British Trade and Industry Secretary Ms Patricia Hewitt said yesterday that investors trying to locate in Britain could be influenced by its position outside the euro zone.
Testifying to the British parliament's industry select committee, Ms Hewitt stuck to the government's long-held policy that it would only recommend joining if it judged membership of Europe's single currency to be in Britain's economic interests. Prime Minister Mr Tony Blair has promised a decision will be made by mid 2003.
She added if that judgment was made positively, the government would move "speedily and decisively" to a referendum.
"The problem of the exchange rate and the whole issue of the single currency is undoubtedly a factor in investment decisions," Ms Hewitt said. "We are part of an enormous single market but not at the moment part of the single currency."
Inward investment projects into Britain dropped by 12 per cent in the latest financial year, government agency Invest.UK reported in July.

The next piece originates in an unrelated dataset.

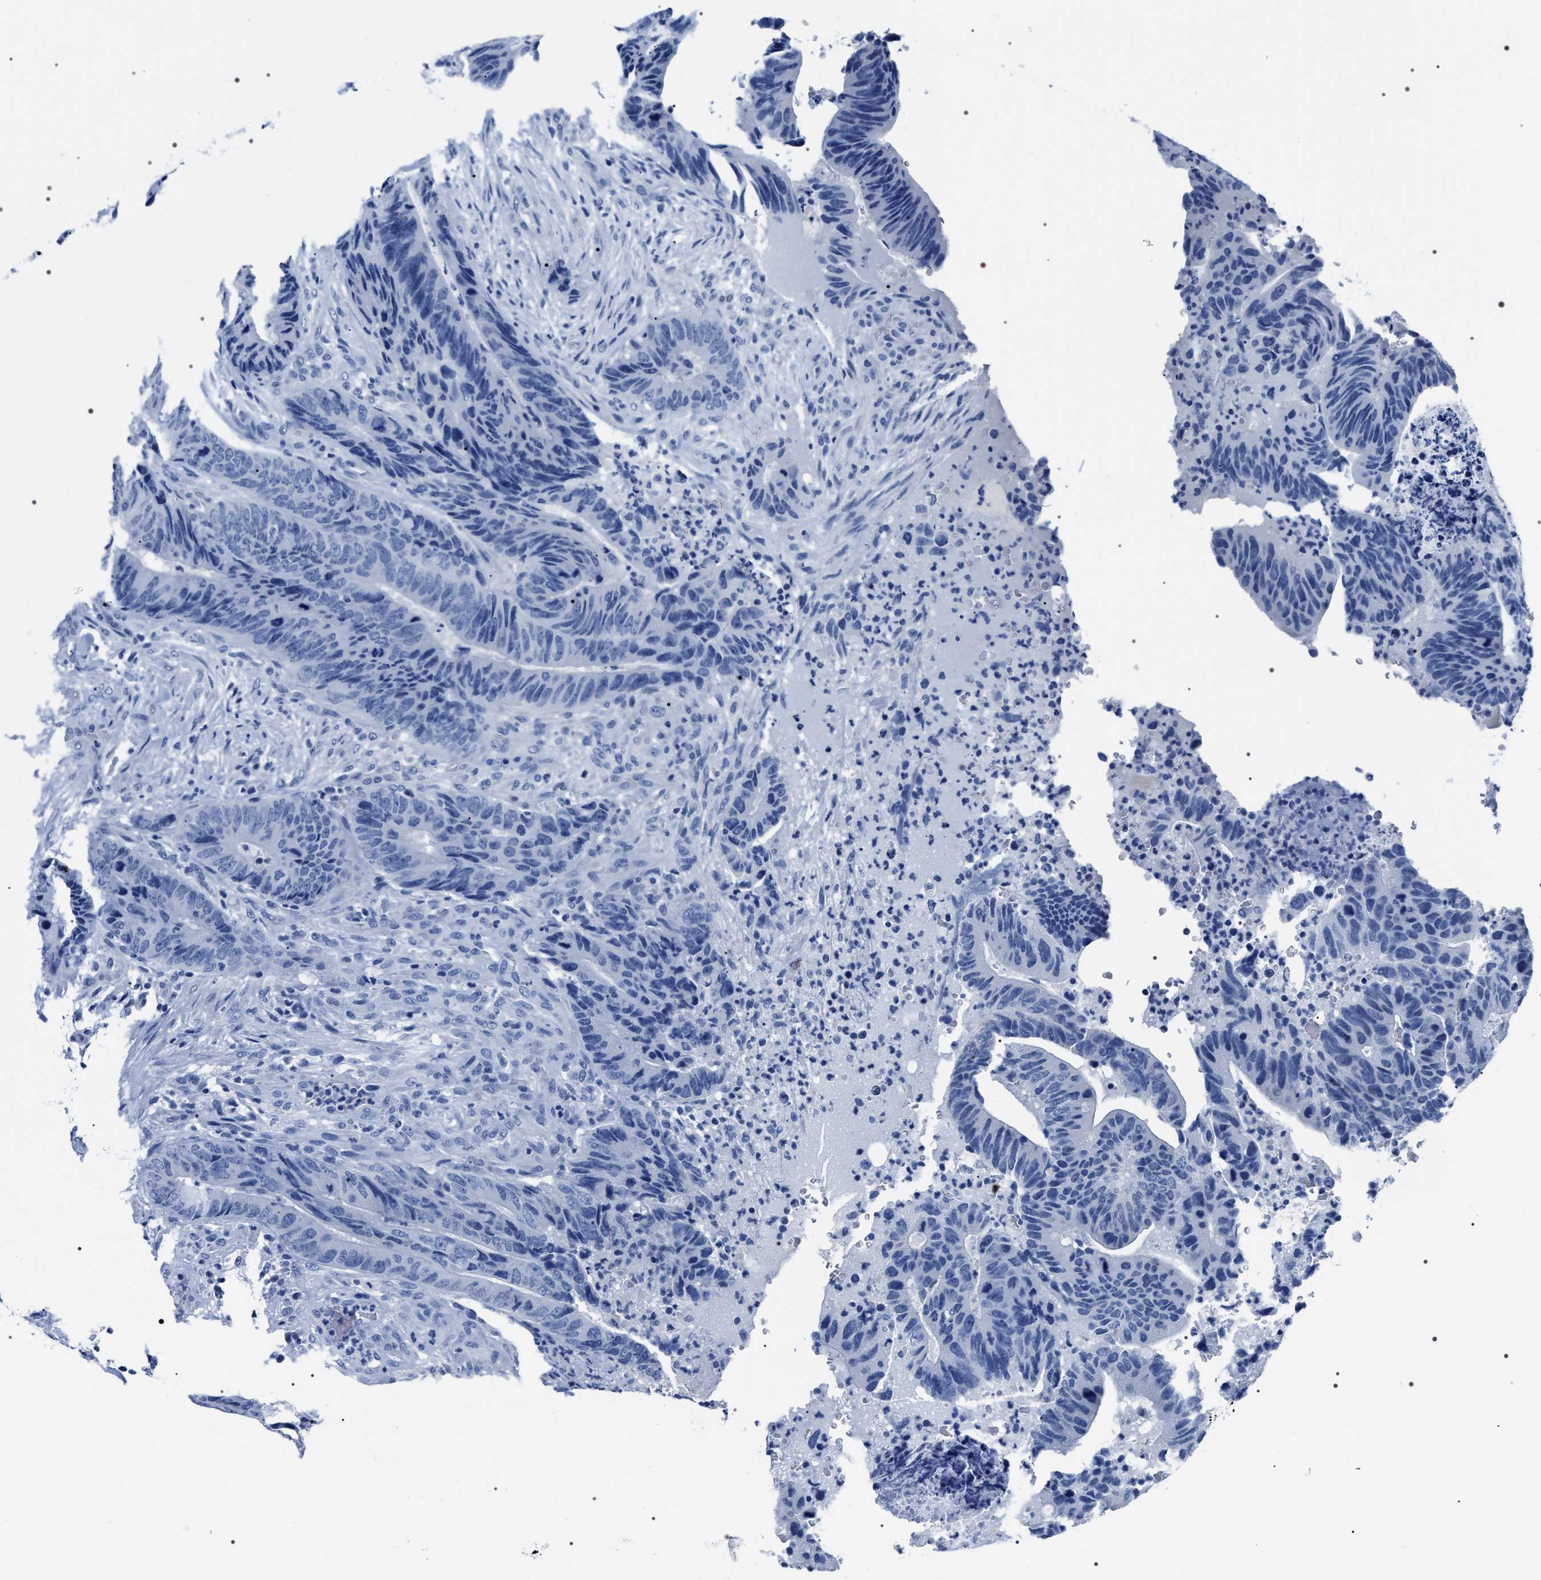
{"staining": {"intensity": "negative", "quantity": "none", "location": "none"}, "tissue": "colorectal cancer", "cell_type": "Tumor cells", "image_type": "cancer", "snomed": [{"axis": "morphology", "description": "Adenocarcinoma, NOS"}, {"axis": "topography", "description": "Colon"}], "caption": "A photomicrograph of colorectal adenocarcinoma stained for a protein shows no brown staining in tumor cells.", "gene": "ADH4", "patient": {"sex": "male", "age": 56}}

Last week, Ford Motor president Mr Nick Scheele said Britain should make a commitment soon to join the euro to help businesses like his.
"Foreign investors have warned again and again that Britain is a less attractive location if we remain outside the euro," said Mr Philippe Legrain, chief economist of Britain in Europe. "The longer Britain remains isolated from the euro, the higher that price will be."
Ms Hewitt said some of Britain's slippage was due to its previous dominance of inward investment from the US, and the telecoms and other high-tech sectors in particular.